Source data:
□ □ □ □ □
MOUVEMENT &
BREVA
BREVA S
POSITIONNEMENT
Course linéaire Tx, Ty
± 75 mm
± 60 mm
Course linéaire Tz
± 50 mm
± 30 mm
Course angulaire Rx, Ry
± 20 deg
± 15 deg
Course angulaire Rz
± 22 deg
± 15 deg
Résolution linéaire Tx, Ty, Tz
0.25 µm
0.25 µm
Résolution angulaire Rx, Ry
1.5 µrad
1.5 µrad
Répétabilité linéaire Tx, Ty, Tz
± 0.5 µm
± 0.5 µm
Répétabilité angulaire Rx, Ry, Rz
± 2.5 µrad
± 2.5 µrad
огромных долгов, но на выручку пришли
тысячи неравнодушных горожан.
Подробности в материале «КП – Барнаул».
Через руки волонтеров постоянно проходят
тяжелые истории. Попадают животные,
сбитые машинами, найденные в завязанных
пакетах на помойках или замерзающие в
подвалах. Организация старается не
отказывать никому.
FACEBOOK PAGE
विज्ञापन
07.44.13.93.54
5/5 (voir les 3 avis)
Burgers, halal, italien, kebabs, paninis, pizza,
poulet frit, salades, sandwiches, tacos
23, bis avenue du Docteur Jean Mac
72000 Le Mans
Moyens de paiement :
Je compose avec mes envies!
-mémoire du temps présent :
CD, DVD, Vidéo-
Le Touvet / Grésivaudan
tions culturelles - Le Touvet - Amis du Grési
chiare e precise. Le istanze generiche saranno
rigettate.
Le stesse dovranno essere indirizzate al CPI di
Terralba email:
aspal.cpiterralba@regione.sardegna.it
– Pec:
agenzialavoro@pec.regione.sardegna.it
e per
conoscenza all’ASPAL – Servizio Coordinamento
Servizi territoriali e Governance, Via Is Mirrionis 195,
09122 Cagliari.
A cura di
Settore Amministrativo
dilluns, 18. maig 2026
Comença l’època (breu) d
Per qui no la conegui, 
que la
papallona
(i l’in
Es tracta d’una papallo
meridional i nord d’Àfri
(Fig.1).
□ □ □ □ □
Please set down exactly the lines running from the one with "Comença l’època (breu) d" to the last line of the entries above, both of them included, and no others.

Comença l’època (breu) d
Per qui no la conegui, 
que la
papallona
(i l’in
Es tracta d’una papallo
meridional i nord d’Àfri
(Fig.1).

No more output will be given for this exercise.